To focus only on the crucifixion of Christ, to the exclusion of His teachings and examples, as well as the instructions contained in the rest of the Book, is to fail to understand the depth of what God is doing. To leave Christ hanging on the cross, as it were, is to emphasize our forgiveness above what is then required of us.

David C. Grabbe

2 Timothy 4:1-2

The New King James Version puts an exclamation point after "preach the word." That is an emphatic command. That is what a true minister is to do—that is his job. Preach the Word!

Richard T. Ritenbaugh
Itching Ears

2 Timothy 4:7-8

The apostle had endured strong temptation and terrible persecutions. He had been faithful and had dedicated his life to doing good works, specifically preaching the gospel among the Gentiles. He was certain that he had indeed overcome and would be given his crown of victory and honor when Christ returned.

The crown of life consists of eternal, imperishable living! It represents victory over our earlier, perishable life of sin. In the Millennium and for all eternity, we will wear our crown of life as an emblem of victory, righteousness, and honor as befits those who have been obedient and faithful to Christ.

Martin G. Collins
The Crown of Life

Revelation 10:1

There is no break between Revelation 10 and 11. Whoever made these chapter breaks missed the very obvious flow from one to the next. The chapter break would have been better inserted at Revelation 11:15, when the seventh trumpet sounds. It would have made for a long chapter 10, but it would have kept similar material together. Perhaps Satan had a hand in this, because the original Bible did not have chapter breaks. Maybe the Devil was able to influence some scribe somewhere to do this and confuse the interpretation of these prophecies. I do not know. However, we need to see these chapters as a whole.

This section is what we could call "an inset chapter" or "an inset passage." It is a digression from the main flow of the chronology - the main flow of events. It takes time out to explain an important subject so we can get caught up and understand what is happening more fully.
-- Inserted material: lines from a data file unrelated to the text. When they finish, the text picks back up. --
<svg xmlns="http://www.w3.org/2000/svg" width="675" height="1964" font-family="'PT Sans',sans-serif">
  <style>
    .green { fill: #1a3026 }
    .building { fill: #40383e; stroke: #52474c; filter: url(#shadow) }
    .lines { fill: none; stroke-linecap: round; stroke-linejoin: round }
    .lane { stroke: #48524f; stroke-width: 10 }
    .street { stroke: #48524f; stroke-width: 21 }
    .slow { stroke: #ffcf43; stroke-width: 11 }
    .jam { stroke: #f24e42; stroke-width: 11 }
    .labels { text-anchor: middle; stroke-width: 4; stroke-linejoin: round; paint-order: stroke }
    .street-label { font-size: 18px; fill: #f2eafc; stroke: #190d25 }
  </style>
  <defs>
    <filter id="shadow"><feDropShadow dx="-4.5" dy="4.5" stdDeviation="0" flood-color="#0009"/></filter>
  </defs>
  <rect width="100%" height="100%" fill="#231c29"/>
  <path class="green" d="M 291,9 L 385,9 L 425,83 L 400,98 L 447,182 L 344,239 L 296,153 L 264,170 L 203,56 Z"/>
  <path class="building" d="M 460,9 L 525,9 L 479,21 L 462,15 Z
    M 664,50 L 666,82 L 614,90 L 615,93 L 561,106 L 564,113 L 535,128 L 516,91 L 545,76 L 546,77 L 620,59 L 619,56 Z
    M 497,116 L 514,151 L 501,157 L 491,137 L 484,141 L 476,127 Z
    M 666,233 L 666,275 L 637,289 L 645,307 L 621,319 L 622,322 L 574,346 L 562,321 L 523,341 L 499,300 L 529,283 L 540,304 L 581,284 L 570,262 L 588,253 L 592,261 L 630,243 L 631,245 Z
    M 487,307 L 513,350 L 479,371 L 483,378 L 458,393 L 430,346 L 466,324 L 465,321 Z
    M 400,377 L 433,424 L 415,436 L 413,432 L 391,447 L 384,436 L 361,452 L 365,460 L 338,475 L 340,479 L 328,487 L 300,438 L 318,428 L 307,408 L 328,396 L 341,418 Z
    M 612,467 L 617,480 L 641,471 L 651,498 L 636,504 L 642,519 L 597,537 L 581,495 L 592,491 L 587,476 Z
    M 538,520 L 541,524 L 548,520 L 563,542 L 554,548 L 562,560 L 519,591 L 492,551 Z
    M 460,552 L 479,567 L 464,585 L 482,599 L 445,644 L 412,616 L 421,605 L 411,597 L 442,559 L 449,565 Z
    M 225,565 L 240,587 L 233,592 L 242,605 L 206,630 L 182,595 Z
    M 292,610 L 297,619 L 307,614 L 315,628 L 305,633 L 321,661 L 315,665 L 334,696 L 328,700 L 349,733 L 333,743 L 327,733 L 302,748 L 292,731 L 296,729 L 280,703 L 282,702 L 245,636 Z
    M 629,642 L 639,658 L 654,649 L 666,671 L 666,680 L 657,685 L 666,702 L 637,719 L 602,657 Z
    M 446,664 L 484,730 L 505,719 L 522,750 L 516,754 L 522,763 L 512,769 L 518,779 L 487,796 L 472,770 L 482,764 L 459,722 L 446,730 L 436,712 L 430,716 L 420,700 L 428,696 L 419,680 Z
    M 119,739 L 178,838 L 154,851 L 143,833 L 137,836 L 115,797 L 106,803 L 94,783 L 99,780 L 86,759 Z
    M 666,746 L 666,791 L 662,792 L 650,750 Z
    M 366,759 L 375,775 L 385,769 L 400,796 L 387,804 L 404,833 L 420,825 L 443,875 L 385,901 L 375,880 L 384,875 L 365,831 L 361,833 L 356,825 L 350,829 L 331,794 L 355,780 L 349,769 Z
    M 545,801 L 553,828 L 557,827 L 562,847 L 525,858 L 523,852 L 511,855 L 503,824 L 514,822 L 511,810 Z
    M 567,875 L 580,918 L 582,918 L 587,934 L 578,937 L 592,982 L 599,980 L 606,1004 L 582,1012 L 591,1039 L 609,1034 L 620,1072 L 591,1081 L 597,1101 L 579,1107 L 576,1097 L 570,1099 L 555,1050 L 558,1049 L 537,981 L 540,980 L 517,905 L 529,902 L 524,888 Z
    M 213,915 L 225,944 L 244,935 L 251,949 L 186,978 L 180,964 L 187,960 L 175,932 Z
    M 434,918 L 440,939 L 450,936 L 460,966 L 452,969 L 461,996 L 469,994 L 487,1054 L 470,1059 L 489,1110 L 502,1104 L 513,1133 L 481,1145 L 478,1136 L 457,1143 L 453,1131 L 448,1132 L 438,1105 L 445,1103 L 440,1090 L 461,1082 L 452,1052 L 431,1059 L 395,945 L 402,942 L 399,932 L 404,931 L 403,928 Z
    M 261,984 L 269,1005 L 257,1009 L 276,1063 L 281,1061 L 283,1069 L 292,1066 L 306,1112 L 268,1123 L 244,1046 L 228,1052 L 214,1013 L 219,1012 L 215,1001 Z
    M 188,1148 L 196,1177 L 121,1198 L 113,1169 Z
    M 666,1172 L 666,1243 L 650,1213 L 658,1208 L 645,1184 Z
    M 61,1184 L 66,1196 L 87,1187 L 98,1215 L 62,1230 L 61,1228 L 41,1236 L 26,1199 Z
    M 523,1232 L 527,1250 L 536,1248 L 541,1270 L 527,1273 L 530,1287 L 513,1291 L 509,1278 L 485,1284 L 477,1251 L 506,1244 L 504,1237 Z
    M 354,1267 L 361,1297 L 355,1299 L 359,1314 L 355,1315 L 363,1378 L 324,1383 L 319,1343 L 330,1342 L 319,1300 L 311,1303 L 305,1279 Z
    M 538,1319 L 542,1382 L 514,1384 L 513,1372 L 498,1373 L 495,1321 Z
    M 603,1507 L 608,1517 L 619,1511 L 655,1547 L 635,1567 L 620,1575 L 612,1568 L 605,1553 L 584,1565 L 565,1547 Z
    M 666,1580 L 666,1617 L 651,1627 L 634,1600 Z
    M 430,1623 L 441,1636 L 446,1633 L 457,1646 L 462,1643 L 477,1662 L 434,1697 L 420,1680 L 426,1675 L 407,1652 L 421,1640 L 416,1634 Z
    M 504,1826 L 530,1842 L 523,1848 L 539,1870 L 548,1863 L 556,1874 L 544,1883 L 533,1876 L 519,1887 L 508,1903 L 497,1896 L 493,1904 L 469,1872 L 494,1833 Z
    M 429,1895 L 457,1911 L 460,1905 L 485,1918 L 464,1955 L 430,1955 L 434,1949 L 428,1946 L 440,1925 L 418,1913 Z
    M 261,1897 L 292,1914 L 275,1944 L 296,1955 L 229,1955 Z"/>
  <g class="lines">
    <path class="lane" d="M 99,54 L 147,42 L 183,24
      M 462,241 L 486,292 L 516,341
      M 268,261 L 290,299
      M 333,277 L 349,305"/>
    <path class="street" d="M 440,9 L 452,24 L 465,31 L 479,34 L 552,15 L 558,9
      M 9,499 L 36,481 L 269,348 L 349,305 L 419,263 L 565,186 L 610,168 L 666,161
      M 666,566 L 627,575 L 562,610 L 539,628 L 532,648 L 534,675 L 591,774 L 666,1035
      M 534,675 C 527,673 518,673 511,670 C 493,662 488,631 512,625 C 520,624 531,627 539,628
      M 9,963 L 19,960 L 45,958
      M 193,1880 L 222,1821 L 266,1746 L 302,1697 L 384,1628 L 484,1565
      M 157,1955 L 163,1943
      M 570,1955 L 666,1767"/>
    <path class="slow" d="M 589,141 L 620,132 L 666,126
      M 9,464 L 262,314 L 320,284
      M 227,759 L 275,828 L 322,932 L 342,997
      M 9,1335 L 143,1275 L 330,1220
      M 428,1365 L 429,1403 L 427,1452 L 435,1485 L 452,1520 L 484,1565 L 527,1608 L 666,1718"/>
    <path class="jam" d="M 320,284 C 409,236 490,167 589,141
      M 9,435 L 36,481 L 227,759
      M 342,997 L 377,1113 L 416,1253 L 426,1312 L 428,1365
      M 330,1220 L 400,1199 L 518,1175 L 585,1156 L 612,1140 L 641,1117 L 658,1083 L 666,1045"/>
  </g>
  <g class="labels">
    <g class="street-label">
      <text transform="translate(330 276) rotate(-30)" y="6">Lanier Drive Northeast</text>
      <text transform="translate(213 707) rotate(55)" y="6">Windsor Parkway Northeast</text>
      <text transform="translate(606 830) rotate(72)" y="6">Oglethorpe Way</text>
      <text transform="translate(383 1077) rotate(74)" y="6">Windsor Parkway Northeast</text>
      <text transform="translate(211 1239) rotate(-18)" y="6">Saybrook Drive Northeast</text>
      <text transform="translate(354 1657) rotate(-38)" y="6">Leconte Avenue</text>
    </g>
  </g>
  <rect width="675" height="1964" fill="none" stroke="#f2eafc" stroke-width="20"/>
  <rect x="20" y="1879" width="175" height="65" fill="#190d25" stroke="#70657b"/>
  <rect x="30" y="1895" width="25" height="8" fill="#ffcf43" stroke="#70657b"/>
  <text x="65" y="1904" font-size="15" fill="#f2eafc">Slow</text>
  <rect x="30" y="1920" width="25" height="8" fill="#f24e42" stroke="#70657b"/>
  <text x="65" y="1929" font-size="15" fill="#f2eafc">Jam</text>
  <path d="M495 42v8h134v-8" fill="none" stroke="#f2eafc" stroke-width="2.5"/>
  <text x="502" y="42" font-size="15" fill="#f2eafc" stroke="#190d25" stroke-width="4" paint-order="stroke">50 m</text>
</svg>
There are several of these in Revelation: Chapter 12 discusses Israel and the persecutions that come upon it - and later the church, the Israel of God (Galatians 6:16) - by Satan. Another well-known one is chapter 17, about the harlot that rides the Beast, and chapter 18 is the description of Babylon. These insets give us important prophetic information that we need to know.
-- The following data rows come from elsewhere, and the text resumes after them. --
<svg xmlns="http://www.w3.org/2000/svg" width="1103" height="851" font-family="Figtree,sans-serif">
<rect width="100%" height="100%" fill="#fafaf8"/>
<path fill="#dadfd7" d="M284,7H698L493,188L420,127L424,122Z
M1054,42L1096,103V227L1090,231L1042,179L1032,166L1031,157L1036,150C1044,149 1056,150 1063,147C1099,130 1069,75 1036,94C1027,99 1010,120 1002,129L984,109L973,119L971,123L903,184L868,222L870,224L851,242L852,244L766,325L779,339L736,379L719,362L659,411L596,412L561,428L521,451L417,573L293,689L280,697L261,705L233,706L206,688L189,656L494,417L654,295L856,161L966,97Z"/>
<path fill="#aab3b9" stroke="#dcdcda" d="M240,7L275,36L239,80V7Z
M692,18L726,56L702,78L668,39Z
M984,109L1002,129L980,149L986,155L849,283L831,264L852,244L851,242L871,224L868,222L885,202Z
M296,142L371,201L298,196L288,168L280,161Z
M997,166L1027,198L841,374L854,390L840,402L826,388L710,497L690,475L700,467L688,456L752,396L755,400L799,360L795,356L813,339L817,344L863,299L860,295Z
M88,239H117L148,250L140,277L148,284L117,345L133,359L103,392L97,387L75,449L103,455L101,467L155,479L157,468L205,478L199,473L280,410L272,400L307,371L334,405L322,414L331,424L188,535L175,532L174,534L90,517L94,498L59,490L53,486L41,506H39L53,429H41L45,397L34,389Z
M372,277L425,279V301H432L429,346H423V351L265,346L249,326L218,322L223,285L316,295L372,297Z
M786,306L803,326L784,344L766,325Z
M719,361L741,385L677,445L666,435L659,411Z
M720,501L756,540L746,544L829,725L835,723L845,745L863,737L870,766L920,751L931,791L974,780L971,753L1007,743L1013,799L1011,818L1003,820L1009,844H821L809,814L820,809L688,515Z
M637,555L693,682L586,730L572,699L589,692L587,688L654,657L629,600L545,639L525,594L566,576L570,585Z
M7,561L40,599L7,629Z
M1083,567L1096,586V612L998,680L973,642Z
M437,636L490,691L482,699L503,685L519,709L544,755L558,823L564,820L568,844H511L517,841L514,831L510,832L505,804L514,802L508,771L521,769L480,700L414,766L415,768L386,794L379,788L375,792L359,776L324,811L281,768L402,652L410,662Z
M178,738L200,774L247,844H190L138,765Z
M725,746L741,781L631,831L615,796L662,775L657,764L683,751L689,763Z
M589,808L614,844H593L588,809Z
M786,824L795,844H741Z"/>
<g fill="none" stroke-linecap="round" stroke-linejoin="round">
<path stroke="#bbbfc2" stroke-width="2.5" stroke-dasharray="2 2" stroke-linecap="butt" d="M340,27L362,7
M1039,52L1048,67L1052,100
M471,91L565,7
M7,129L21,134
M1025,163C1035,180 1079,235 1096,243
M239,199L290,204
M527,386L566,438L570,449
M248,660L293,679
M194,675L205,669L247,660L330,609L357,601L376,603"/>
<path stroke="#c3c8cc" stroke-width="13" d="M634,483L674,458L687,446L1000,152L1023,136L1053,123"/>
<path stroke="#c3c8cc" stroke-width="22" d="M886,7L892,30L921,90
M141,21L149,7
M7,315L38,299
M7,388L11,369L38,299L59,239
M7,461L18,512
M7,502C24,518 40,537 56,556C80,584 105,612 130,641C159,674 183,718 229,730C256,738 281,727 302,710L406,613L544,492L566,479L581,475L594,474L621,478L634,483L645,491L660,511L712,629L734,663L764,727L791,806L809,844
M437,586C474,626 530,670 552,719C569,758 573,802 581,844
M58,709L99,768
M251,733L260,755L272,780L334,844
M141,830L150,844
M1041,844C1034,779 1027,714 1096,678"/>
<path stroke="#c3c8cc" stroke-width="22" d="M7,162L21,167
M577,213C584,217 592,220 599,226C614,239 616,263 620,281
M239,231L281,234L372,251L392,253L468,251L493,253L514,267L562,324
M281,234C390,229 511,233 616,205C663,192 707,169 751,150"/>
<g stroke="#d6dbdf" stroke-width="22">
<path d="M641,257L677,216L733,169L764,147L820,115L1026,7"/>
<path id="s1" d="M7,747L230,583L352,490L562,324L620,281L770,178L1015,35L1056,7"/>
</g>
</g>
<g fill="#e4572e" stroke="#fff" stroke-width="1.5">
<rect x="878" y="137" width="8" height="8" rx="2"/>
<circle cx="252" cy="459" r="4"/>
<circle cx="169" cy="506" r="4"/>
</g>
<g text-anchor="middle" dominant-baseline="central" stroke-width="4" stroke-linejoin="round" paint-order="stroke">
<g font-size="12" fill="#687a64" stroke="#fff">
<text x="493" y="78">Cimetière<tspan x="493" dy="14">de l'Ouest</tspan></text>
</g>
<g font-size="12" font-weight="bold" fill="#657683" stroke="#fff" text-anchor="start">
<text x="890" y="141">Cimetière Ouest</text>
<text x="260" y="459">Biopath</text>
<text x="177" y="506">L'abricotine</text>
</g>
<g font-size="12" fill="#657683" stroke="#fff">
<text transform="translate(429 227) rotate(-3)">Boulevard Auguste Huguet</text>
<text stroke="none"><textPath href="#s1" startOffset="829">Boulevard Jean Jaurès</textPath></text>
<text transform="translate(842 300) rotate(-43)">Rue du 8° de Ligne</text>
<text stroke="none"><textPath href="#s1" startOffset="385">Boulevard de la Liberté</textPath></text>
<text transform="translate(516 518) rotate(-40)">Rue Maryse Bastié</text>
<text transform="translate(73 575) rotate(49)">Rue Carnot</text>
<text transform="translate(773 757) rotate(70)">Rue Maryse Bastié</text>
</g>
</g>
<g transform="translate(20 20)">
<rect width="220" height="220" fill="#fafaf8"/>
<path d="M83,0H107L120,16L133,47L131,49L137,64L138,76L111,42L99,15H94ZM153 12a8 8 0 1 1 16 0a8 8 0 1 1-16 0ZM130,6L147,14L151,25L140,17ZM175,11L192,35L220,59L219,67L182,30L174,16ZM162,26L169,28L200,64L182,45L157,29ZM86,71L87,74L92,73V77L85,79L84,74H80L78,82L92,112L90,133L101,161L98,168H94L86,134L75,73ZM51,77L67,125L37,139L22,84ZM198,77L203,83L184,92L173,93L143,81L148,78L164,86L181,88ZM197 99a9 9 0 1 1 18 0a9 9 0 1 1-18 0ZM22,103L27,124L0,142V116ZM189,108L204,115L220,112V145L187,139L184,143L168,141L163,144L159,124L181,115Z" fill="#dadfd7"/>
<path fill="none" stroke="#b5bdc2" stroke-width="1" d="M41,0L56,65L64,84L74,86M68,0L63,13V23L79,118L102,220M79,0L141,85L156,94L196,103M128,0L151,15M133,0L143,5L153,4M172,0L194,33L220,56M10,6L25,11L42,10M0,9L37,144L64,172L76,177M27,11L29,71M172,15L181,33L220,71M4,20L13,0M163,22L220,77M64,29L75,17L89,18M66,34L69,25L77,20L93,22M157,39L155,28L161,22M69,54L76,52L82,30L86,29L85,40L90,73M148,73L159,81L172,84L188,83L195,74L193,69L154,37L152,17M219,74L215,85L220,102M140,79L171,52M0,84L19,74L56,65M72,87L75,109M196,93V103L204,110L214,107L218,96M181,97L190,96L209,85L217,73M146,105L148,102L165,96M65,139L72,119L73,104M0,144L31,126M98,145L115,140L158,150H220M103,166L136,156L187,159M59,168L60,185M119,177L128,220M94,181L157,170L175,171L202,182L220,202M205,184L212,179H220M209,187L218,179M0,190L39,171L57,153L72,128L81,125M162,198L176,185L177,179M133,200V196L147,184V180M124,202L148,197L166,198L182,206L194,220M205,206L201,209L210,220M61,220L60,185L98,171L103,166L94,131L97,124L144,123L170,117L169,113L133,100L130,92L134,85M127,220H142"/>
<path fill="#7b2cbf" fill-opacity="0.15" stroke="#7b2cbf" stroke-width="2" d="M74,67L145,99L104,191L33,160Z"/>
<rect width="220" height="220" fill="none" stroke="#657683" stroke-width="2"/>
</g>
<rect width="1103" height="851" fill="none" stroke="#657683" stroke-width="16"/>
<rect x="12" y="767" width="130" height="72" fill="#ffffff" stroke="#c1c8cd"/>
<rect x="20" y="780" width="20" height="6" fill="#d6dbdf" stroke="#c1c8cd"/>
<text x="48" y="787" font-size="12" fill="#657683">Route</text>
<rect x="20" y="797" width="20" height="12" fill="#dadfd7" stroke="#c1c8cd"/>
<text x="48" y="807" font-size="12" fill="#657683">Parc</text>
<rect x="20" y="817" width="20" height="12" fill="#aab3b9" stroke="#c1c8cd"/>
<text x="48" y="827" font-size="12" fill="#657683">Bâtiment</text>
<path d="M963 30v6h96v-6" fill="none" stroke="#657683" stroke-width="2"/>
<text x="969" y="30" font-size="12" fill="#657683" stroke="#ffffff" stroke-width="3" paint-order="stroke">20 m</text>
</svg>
It is important that we understand this point. The seven thunders and the eating of the little book in chapter 10, as well as the measuring of the Temple and the Two Witnesses in chapter 11, are all part of one major subject. What is this major subject? If we know what the seven thunders are, what eating the little book is, what measuring the Temple is, and what the preaching of the Two Witnesses is, then it becomes quite clear. What do they all have in common? The message and the preaching of that message.

Revelation chapters 10 and 11, then, are an inset passage on the preaching and work of the church - especially its leadership, those messengers God has called to proclaim His Word.